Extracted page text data
◆ ◆ ◆

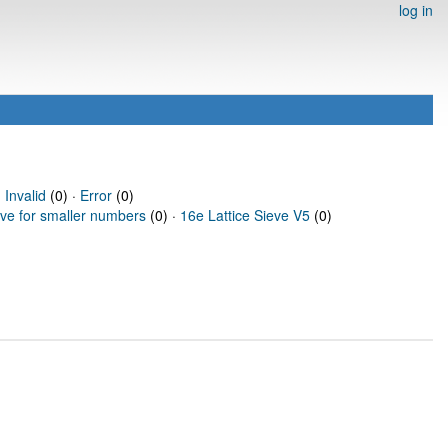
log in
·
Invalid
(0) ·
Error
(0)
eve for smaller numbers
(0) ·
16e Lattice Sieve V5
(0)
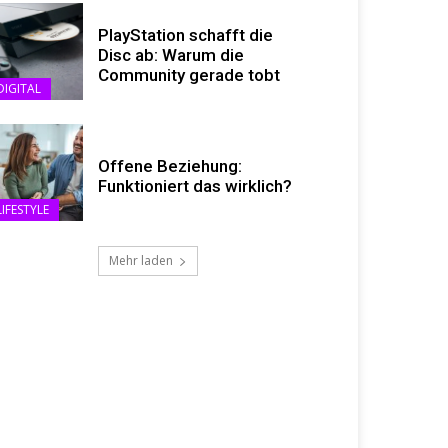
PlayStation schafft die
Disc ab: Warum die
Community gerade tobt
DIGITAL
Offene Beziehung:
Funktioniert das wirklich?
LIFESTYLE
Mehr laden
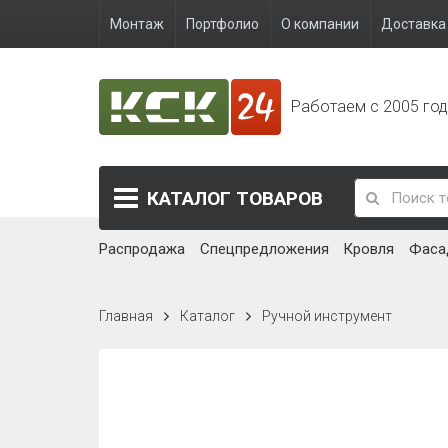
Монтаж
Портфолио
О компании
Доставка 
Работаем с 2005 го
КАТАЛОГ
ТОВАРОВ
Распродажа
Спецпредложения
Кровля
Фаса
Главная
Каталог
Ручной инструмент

◆ ◆ ◆

[Exercise details] Rewrite the stretch from the line containing "PlayStation schafft die" through the last line, changing "Mehr laden" to "Mehr anzeigen" and keeping everything else the same. Leave out the picture markers.

[Your response]
PlayStation schafft die
Disc ab: Warum die
Community gerade tobt
DIGITAL
Offene Beziehung:
Funktioniert das wirklich?
LIFESTYLE
Mehr anzeigen
Монтаж
Портфолио
О компании
Доставка 
Работаем с 2005 го
КАТАЛОГ
ТОВАРОВ
Распродажа
Спецпредложения
Кровля
Фаса
Главная
Каталог
Ручной инструмент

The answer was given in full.